The more risk factors adolescents encounter, the greater the potential impact on their mental health.

For teenagers, the pressures of society — coming from friends, family, entertainment, and media -— can increase the risk for mental health conditions.

Issues with body image, appearance, gender identity, and sexual identity are common in developing teens and can contribute to depression.

Young people, and especially girls, from migrant or impoverished communities are disproportionately affected by depression and other mental health conditions. This is true within communities of color, too.

The greater number of environmental risk factors these teens typically face make developing symptoms of depression more likely. These environmental factors include:

  • acute stress
  • inadequate nutrition
  • lack of stimulation

Depression is also associated with high-risk behaviors in teens, such as:

  • excess substance use
  • self-harm
  • sex without protection
  • suicide attempts

Many factors can lead to depression, and they’re different for everyone.

How to help a teenager with depression.

As a parent, teacher, guardian, or friend of a teenager you believe may be experiencing depression, it’s important to be open and receptive to their feelings. In a nonjudgmental and empathetic way, ask them to express what they’re experiencing.

Listen carefully and try to respond with understanding, not lecturing. Though some teenagers may be dismissive or hesitant to discuss their feelings with you, showing that you care and can offer help is an important first step.

You can also talk with a doctor or therapist who knows about depression in teenagers.

Teens may be more receptive to seeking treatment if they’re involved in the decision-making, so be sure to listen to their input. If they do take medication or receive therapy, you can help them to make sure their treatment stays on track.

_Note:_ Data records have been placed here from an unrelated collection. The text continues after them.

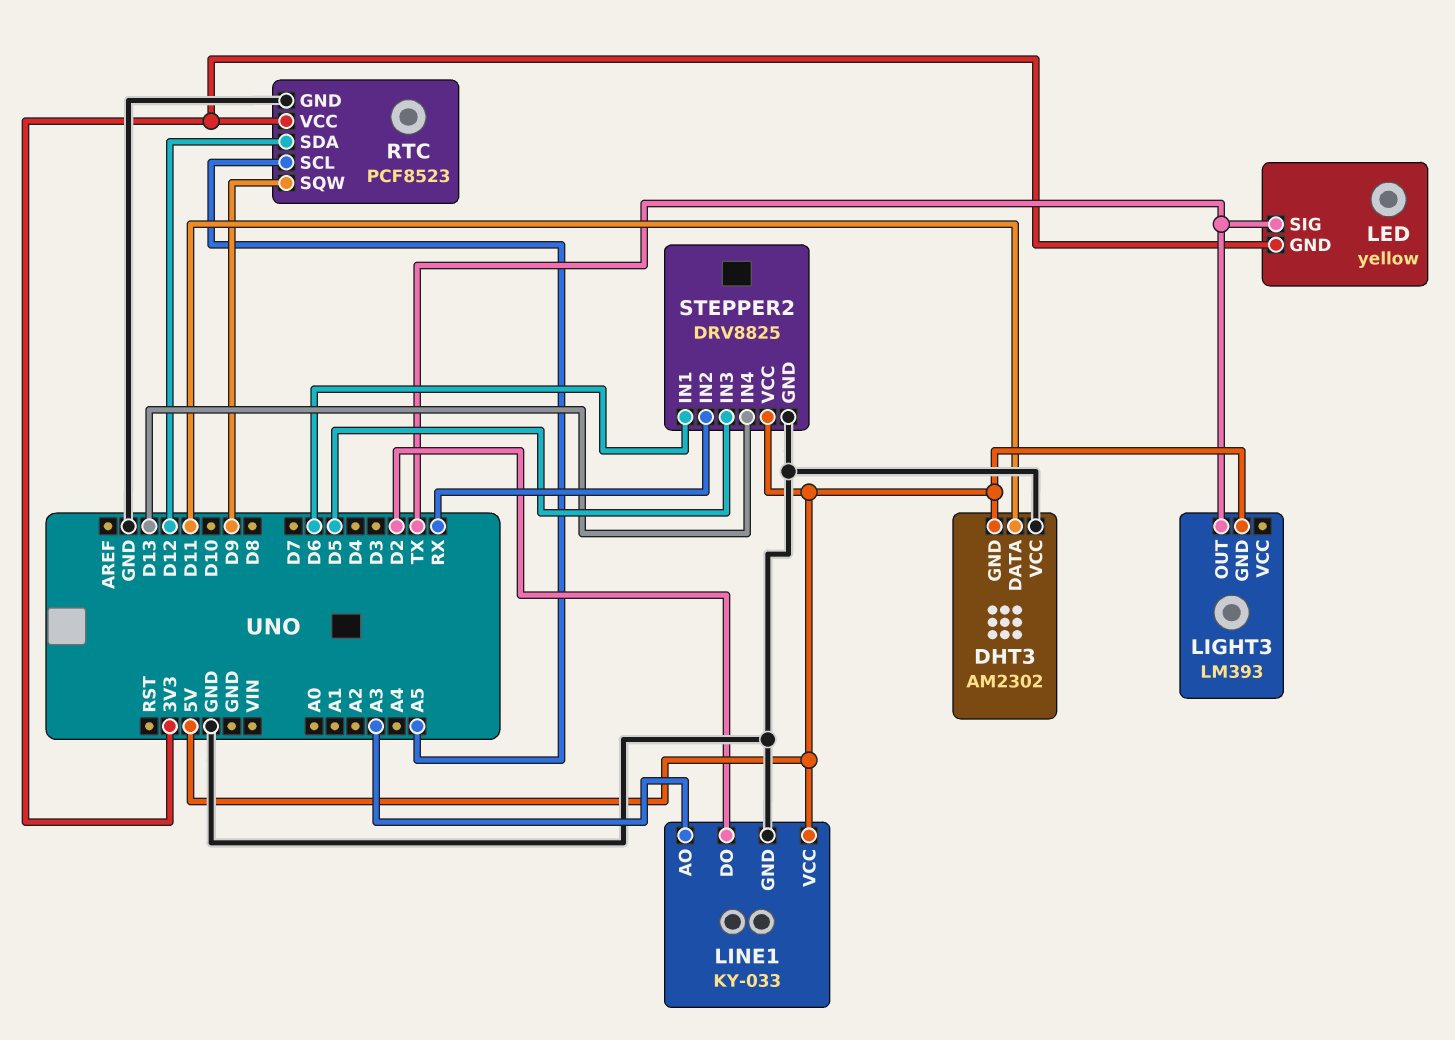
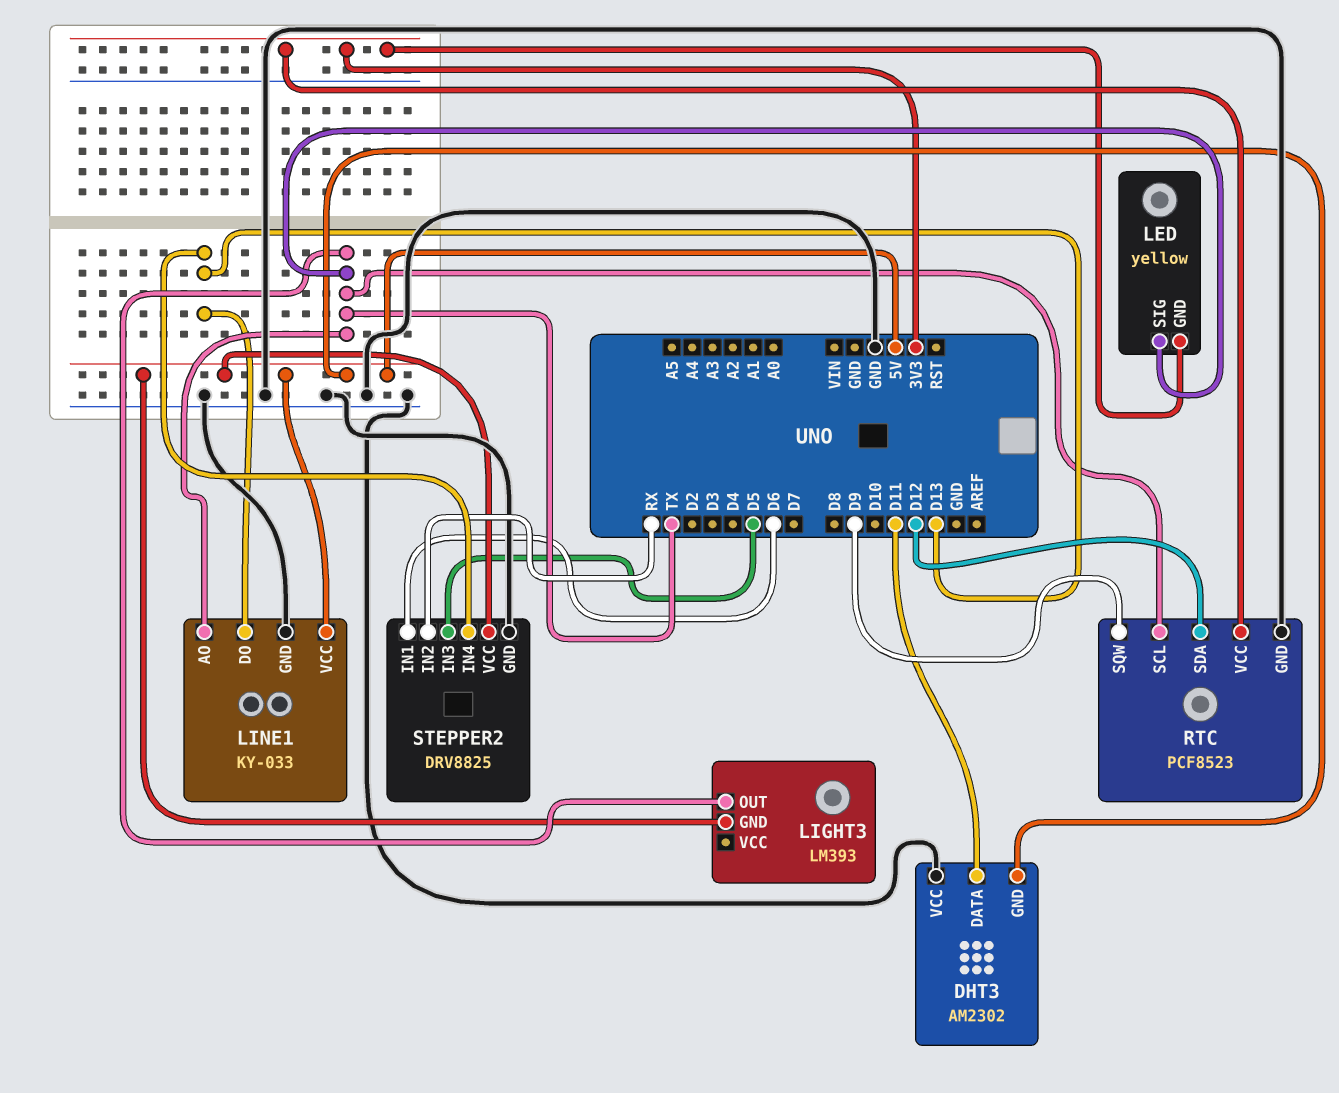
LINE1 pin AO: A3 -> TX
LINE1 pin DO: D2 -> D13
RTC pin SCL: A5 -> TX

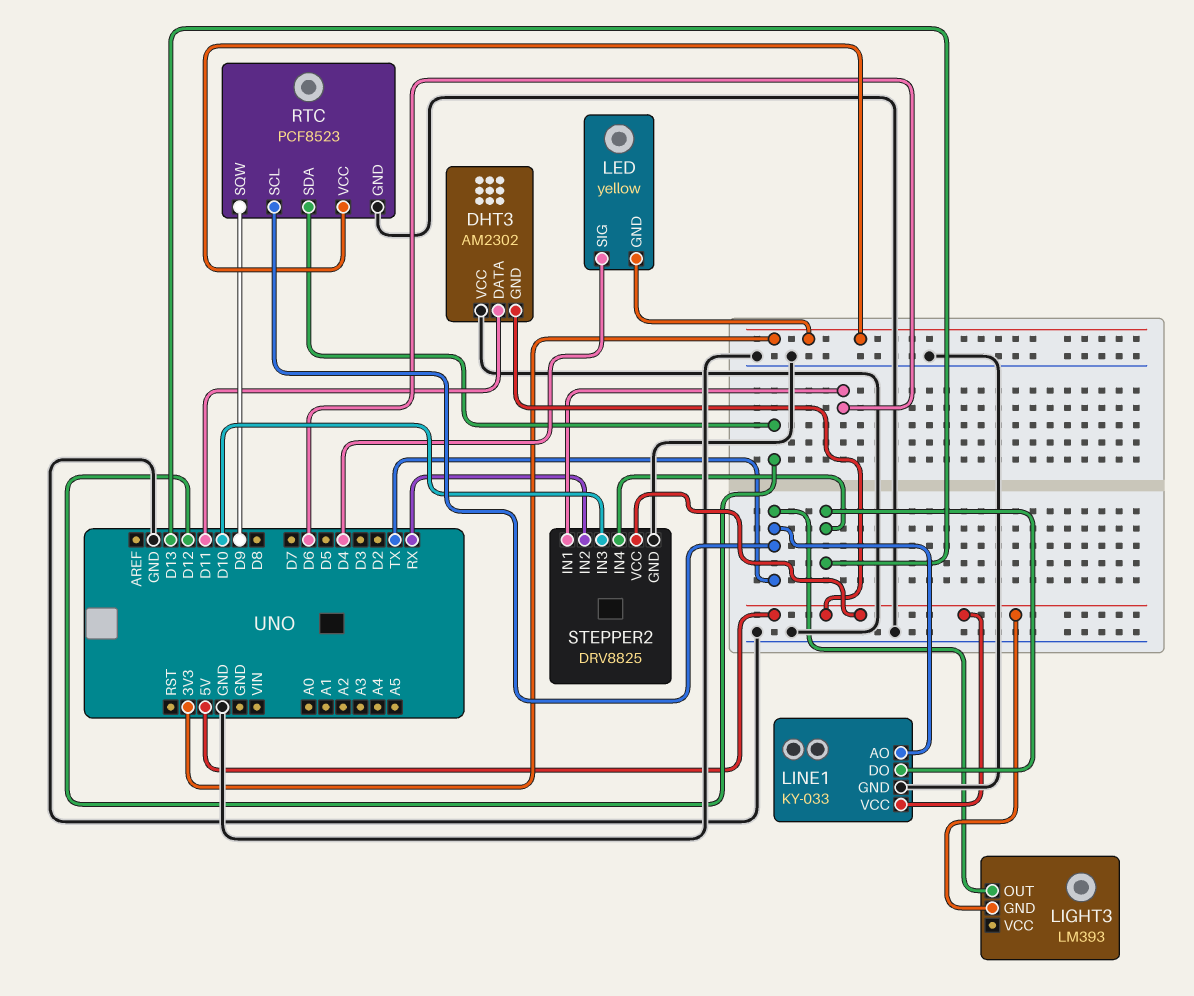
LED pin SIG: TX -> D4
STEPPER2 pin IN3: D5 -> D10

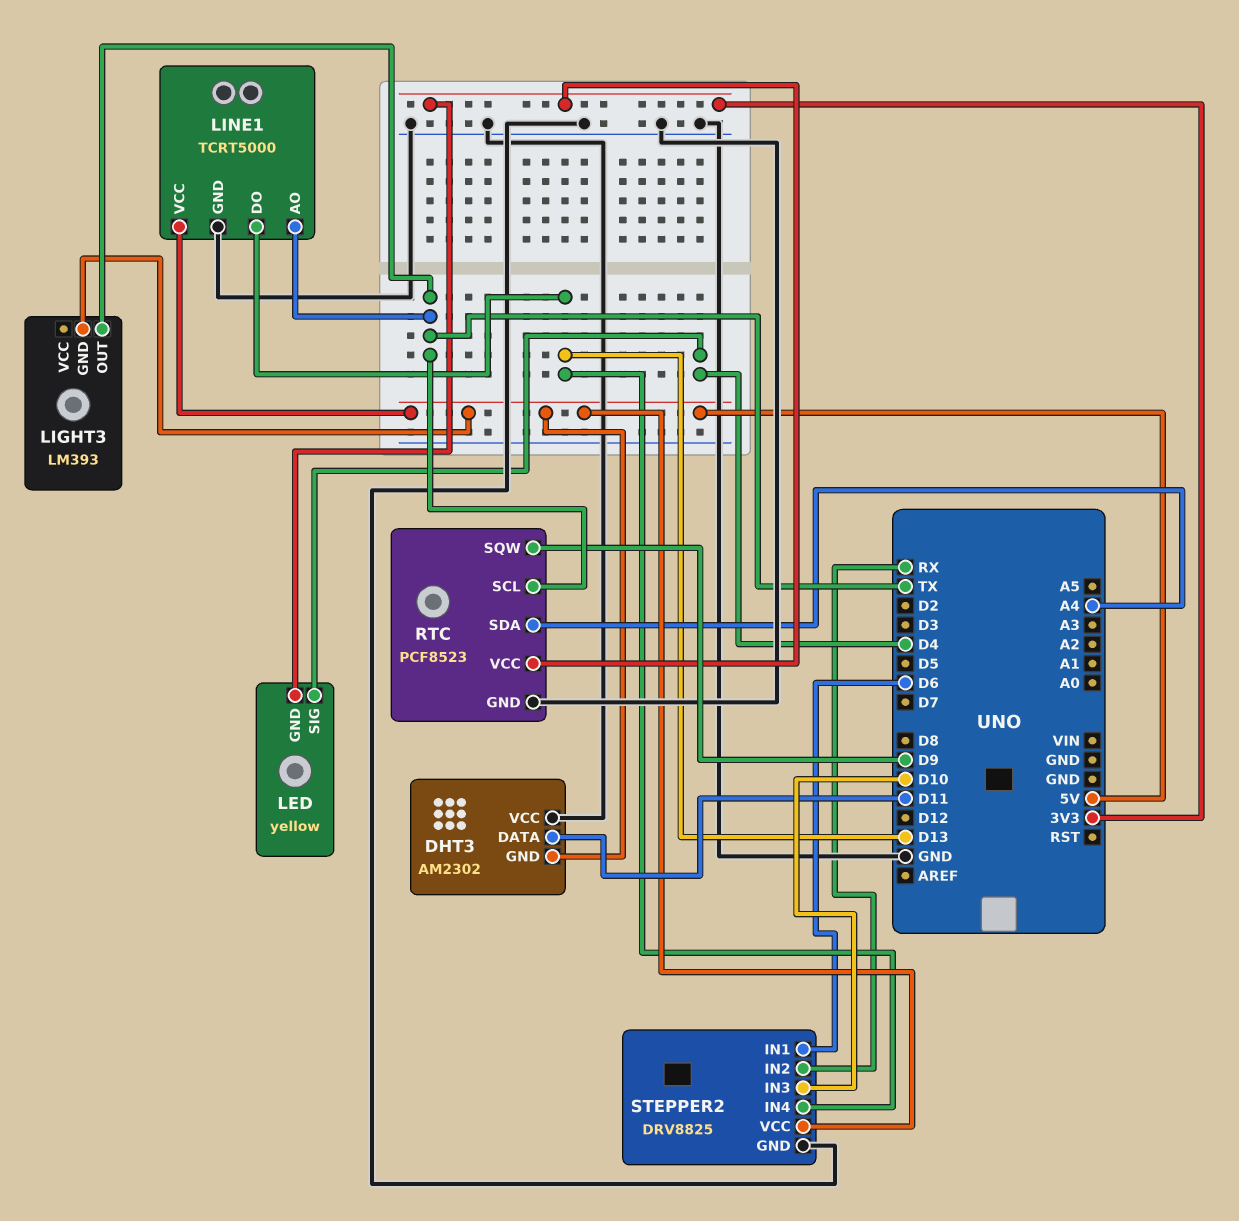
LINE1: KY-033 -> TCRT5000
RTC pin SDA: D12 -> A4

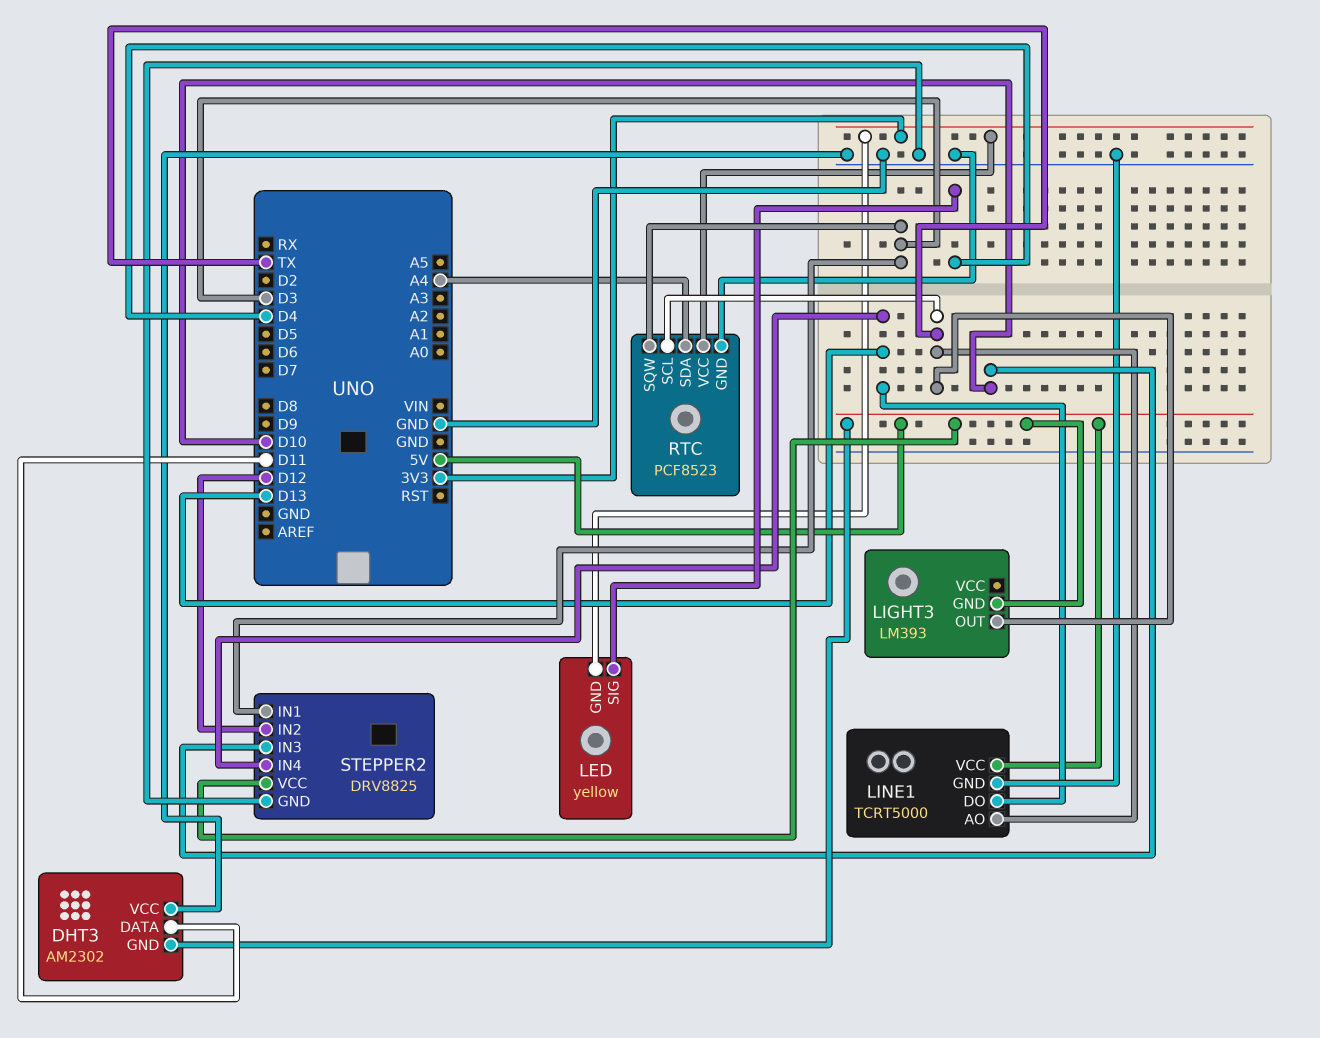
RTC pin SQW: D9 -> D3
STEPPER2 pin IN1: D6 -> D3
STEPPER2 pin IN2: RX -> D12

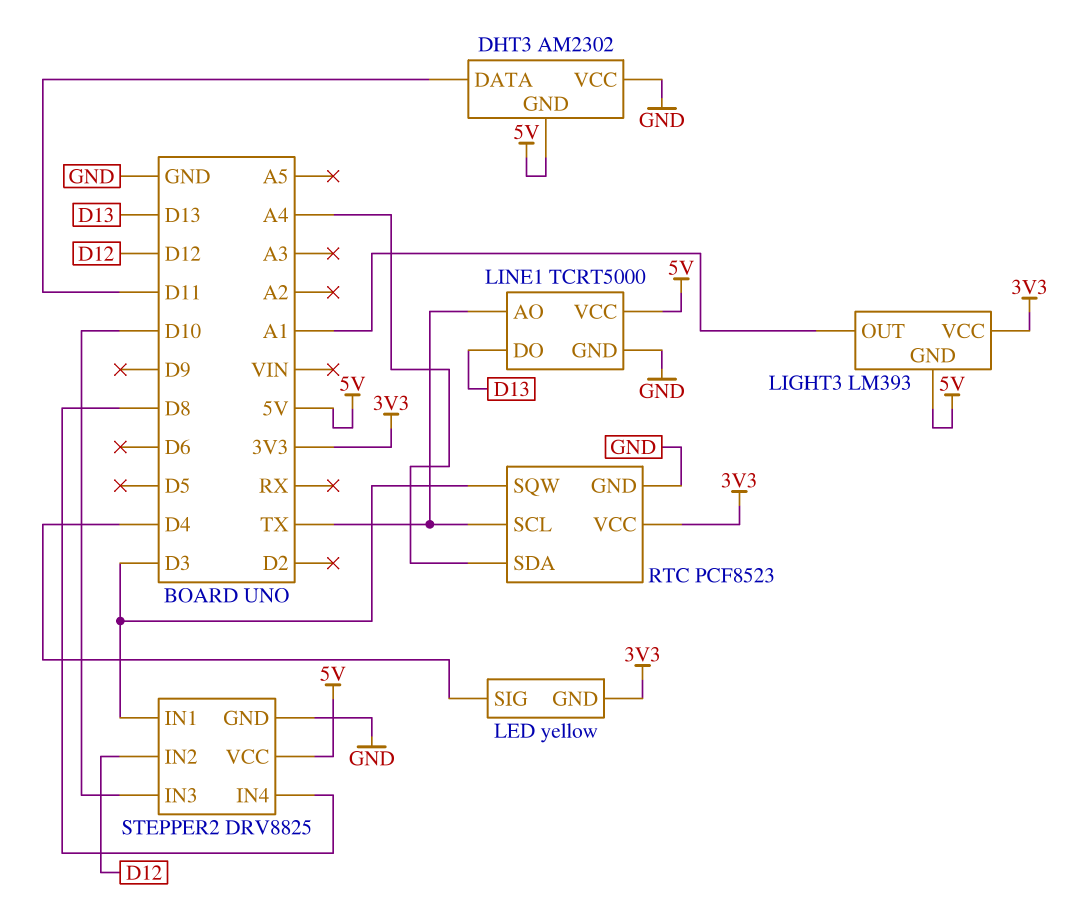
LIGHT3 pin OUT: TX -> A1
LIGHT3 pin VCC: none -> 3V3
STEPPER2 pin IN4: D13 -> D8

Maintaining a positive attitude and acknowledging achievements, however small or large, is important as the caregiver or friend of a teenager with depression.

Gently encouraging them to increase their social time with friends and family and supporting them in getting enough exercise and sleep can make a big difference in helping them to feel better.

If they make statements indicating suicidal thoughts or self-harm, take them seriously. Have open and honest conversations about these thoughts and behaviors, and seek the help and expertise of a mental health professional.